# core

> Main codebase for fetching and saving RSS feeds

In [None]:
#| default_exp core

In [None]:
#| hide
from nbdev.showdoc import *

In [None]:
# | export

import reader
from typing import *
from bs4 import BeautifulSoup
from rich import print
from rich.panel import Panel
from rich.text import Text
import logging

logger = logging.getLogger(__name__)


def strip_html(s: str):
    s = BeautifulSoup(s)
    return s.text


class PyNewsReader(reader.Reader):
    def __init__(self, dbpath=None, feeds=None):
        if dbpath is None:
            logger.info("Database path not specified, using ./db.sqlite")
            dbpath = "db.sqlite"

        self.reader = reader.make_reader(
            "db.sqlite", plugins=["reader.enclosure_dedupe", "reader.entry_dedupe"]
        )

        if feeds is None or self.reader.get_feed_counts().total == 0:
            feeds = [
                "https://rss.cbc.ca/lineup/topstories.xml",
                "https://rss.cbc.ca/lineup/world.xml",
                "https://rss.cbc.ca/lineup/canada.xml",
                "https://rss.cbc.ca/lineup/business.xml",
                "https://rss.cbc.ca/lineup/technology.xml",
                "https://www.cbc.ca/cmlink/rss-canada-ottawa",
                "https://www.thestar.com/content/thestar/feed.RSSManagerServlet.articles.topstories.rss",
                "https://www.thestar.com/content/thestar/feed.RSSManagerServlet.articles.news.investigations.rss",
                "https://www.thestar.com/content/thestar/feed.RSSManagerServlet.articles.opinion.editorials.rss",
                "https://www.macleans.ca/feed/",
                "https://thetyee.ca/rss2.xml",
                "https://thenarwhal.ca/feed/",
                "https://ricochet.media/en/feed",
            ]

        for feed in feeds:
            logger.info("Feeds not specified, starting you off with some Canadian news")
            self.reader.add_feed(feed, exist_ok=True)

        super().__init__(
            self.reader._storage,
            self.reader._search,
            self.reader._parser,
            self.reader._reserved_name_scheme,
        )
        self.enable_search()

    def _print_entries(self, entries: List[reader.Entry], mark_as_read: bool = True, limit: int = 10):
        """
        Pretty print entries - supports reader.Reader.get_entries arguments
        """
        displayed_links = set()
        for e in entries:
            if e.link in displayed_links:
                # Don't display duplicates
                r.mark_entry_as_read(e)
            else:
                displayed_links.add(e.link)
                if e.published:
                    published_date = Text(
                        "Date: " + e.published.isoformat()[:10], justify="center"
                    )
                else:
                    published_date = Text("Date: Unknown", justify="center")
                if mark_as_read:
                    r.mark_entry_as_read(e)
                print(
                    Panel(
                        published_date
                        + "\n\n"
                        + Text(strip_html(e.summary) + "\n", justify=None),
                        title=f"[link={e.link}]{e.title}[/link]",
                        subtitle=e.feed.title or e.feed_url,
                    )
                )
                print()
            if len(displayed_links) == limit:
                return

    def _search_to_entry(self, search_result):
        for i in r.get_entries():
            if i.id == search_result.id and i.feed_url == search_result.feed_url:
                return i

    def show(self, limit: int = 5, read: bool = None, **kwargs) -> type(None):
        """Pretty print entries - supports reader.Reader.get_entries arguments"""
        self._print_entries(self.get_entries(**kwargs, read=read, limit=limit*2), limit=limit)

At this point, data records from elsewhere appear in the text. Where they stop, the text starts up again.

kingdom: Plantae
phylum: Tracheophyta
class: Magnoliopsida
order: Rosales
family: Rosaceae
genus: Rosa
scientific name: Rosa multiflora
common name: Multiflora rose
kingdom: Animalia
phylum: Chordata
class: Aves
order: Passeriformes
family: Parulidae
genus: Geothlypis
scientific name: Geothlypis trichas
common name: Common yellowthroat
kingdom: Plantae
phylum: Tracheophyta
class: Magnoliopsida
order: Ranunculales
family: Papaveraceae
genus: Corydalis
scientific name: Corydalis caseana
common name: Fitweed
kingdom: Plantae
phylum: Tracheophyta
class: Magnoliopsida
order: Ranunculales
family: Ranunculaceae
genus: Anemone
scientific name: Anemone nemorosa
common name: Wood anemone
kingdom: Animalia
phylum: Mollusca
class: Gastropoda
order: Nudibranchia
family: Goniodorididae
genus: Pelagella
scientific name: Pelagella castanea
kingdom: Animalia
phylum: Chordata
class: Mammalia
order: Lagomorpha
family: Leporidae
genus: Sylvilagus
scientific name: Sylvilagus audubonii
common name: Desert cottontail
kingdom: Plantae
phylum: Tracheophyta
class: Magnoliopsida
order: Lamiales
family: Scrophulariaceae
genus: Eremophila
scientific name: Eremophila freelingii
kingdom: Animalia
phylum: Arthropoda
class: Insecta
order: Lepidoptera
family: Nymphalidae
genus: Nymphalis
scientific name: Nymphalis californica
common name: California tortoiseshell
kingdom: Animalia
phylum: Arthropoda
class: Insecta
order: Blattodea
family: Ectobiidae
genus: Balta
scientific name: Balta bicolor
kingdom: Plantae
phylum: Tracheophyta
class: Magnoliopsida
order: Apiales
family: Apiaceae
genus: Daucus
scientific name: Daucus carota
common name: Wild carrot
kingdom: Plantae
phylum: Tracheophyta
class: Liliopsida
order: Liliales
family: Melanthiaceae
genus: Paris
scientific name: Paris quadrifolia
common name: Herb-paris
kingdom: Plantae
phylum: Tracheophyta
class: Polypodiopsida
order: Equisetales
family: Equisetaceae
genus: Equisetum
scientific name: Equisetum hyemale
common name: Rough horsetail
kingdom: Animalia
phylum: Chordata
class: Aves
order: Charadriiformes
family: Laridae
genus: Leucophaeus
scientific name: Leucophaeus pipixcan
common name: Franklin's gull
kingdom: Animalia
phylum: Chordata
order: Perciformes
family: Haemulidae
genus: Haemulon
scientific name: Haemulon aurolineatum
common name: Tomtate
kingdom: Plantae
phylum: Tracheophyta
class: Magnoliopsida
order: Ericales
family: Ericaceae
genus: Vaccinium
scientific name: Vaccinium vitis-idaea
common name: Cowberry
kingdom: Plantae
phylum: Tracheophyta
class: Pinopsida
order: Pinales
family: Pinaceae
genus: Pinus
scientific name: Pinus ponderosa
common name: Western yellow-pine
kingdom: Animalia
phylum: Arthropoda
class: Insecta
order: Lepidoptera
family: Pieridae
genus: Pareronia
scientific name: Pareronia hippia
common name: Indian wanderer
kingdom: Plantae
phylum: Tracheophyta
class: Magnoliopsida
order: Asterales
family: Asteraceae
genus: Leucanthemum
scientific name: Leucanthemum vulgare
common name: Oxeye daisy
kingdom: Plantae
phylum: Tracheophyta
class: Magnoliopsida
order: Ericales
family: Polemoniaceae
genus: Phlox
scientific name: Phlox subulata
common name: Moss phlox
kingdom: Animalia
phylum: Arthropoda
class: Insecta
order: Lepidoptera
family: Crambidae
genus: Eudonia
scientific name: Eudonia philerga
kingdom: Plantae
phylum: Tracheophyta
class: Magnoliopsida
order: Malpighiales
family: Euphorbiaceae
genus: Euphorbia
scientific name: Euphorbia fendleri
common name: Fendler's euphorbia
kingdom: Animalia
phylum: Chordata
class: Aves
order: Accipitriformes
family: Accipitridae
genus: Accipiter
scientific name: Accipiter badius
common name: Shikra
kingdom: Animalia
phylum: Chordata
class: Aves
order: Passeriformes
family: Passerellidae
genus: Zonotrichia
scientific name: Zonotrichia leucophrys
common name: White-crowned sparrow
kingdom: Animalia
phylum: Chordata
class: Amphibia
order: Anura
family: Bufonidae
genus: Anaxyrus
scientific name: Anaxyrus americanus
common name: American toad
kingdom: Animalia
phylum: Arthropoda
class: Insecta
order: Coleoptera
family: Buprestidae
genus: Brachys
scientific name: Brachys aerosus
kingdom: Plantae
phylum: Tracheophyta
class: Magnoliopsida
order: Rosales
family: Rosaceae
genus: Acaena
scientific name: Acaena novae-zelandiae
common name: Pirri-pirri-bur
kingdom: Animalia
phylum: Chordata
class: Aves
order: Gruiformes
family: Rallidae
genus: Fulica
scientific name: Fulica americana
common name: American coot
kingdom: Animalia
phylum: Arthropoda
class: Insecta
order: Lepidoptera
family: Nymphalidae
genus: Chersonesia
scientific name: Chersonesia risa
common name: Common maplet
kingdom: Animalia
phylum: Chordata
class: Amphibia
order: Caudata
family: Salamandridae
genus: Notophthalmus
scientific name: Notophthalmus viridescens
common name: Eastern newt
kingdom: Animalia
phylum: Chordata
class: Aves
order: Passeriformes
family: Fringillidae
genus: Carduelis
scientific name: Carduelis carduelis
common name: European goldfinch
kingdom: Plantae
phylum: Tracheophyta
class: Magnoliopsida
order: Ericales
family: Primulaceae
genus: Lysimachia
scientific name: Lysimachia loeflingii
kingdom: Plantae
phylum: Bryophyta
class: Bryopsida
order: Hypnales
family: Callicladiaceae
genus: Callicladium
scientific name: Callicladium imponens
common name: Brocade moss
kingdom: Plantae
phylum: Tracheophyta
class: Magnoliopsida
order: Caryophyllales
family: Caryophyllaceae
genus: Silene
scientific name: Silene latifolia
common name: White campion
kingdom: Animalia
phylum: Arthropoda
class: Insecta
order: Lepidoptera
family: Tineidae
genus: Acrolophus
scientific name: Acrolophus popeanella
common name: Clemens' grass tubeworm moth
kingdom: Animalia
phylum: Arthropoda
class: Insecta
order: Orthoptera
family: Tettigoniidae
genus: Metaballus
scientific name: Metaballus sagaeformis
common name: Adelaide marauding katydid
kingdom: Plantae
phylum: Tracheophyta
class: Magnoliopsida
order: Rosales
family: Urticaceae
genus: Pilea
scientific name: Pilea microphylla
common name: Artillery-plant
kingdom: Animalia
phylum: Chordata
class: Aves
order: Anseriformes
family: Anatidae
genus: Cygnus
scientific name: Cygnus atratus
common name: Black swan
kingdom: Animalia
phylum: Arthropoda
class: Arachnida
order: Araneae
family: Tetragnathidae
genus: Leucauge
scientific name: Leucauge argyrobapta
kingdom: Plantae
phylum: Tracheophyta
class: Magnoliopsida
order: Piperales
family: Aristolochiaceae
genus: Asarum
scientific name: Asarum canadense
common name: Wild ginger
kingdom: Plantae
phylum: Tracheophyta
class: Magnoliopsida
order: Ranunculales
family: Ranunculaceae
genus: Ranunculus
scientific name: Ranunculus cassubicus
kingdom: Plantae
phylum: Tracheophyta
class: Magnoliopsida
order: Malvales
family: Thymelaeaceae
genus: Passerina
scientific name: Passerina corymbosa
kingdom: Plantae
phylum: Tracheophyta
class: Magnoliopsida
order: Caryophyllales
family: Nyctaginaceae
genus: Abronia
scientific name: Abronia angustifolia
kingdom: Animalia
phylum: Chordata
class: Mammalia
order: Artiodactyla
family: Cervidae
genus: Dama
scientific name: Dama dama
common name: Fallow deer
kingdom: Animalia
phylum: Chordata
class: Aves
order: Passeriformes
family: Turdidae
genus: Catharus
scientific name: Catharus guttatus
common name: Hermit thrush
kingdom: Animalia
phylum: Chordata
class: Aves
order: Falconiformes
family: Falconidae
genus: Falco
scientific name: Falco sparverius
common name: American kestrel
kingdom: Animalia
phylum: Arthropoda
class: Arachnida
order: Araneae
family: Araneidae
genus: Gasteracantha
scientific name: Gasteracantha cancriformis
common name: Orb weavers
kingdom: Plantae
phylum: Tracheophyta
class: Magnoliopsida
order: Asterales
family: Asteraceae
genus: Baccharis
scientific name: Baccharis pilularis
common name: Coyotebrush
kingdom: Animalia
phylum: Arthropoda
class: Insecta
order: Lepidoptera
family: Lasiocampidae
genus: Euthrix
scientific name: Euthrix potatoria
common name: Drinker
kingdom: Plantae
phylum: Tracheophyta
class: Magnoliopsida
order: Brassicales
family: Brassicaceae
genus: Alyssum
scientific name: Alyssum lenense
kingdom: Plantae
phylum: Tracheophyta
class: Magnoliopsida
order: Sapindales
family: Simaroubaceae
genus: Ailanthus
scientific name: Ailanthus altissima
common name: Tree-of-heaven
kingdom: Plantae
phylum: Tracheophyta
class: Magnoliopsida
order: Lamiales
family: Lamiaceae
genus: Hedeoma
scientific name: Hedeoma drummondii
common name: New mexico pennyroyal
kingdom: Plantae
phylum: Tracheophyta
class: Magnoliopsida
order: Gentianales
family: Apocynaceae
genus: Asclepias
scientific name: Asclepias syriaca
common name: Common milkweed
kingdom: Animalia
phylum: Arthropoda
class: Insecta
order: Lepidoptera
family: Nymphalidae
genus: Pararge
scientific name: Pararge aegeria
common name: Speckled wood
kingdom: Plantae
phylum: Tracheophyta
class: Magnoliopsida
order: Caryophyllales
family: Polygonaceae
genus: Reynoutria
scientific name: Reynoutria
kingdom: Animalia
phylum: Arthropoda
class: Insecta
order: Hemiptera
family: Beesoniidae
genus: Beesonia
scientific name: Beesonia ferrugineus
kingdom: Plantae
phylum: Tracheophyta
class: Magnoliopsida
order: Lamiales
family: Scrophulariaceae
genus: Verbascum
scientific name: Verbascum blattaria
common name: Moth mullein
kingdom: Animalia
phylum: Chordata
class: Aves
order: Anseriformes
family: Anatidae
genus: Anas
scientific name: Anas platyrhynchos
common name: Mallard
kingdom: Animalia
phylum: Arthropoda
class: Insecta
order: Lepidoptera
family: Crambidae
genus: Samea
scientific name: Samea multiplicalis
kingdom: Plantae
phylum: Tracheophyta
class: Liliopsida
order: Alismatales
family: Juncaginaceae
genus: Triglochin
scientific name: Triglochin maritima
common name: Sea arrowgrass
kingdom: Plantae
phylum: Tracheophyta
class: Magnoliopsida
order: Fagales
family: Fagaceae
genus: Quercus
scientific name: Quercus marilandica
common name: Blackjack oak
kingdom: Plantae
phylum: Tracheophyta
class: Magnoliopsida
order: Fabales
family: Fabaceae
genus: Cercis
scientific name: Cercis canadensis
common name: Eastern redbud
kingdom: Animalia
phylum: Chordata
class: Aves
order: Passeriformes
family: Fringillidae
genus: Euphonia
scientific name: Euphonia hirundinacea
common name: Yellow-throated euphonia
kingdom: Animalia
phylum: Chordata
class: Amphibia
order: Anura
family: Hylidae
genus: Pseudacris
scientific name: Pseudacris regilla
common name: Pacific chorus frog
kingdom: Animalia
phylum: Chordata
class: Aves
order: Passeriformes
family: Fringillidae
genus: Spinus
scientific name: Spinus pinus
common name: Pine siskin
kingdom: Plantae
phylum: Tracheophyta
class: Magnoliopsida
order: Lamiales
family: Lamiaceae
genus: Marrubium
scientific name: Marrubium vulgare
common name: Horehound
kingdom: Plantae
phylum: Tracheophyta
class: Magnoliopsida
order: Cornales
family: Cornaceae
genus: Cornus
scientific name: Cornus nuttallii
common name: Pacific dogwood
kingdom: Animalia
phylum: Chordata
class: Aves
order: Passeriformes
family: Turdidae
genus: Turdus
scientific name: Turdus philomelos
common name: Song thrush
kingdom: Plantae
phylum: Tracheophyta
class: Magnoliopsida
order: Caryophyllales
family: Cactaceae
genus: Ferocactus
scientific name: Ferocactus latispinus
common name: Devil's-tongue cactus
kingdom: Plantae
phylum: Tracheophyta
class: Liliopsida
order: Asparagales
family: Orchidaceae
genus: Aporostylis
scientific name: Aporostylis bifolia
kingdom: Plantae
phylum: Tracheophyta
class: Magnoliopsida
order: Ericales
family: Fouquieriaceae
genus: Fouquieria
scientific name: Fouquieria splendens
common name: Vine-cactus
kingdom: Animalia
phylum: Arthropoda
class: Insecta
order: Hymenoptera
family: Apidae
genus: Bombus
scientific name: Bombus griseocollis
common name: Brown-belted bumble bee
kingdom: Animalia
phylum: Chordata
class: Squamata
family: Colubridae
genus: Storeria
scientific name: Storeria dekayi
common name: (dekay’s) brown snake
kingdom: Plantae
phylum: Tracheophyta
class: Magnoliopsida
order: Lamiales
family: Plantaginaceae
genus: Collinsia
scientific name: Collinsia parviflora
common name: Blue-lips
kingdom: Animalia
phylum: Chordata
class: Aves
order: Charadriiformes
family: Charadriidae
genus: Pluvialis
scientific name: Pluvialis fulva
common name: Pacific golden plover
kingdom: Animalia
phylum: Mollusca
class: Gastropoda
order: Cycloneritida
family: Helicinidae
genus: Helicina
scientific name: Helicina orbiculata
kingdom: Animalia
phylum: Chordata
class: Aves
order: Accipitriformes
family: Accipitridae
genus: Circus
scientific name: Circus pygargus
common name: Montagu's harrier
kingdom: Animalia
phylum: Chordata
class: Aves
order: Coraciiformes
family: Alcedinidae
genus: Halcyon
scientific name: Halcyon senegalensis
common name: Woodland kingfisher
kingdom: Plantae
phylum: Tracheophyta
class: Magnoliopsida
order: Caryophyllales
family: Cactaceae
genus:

    def search(self, query: str, mark_as_read: bool = True):
        """Search entries and pretty print results"""
        entries = []
        for e in r.search_entries(query):
            if mark_as_read:
                r.mark_entry_as_read(e)
            entries.append(self._search_to_entry(e))
        self._print_entries(entries)

    def update(self):
        """Update feeds and search"""
        self.update_feeds()
        self.update_search()

In [None]:
r = PyNewsReader()



## List feeds

In [None]:
[i.title or i.url for i in r.get_feeds()]

['https://ricochet.media/en/feed',
 'CBC | Business News',
 'CBC | Canada News',
 'CBC | Ottawa News',
 'CBC | Technology News',
 'CBC | Top Stories News',
 'CBC | World News',
 'Macleans.ca',
 'The Narwhal',
 "The Tyee | BC's home for today's news, analysis and updates",
 'TORONTO STAR',
 'TORONTO STAR',
 'TORONTO STAR']

## Update Feeds

In [None]:
r.update()

## Get Entries

In [None]:
for i in r.get_entries(limit=1):
    print(i)

## Display Entries

`read` = None shows all entries

`read` = False shows only unread entries

`read` = True shows only read entries

In [None]:
r.show(limit=5, read=None)

## Search Entries

In [None]:
r.search("fusion")

In [None]:
#| hide

## To Do:
## * Change title of feed
## * Command line interface
## * User interface
## * Share / favourite entries
## * Tags

In [None]:
#| hide
import nbdev

nbdev.nbdev_export()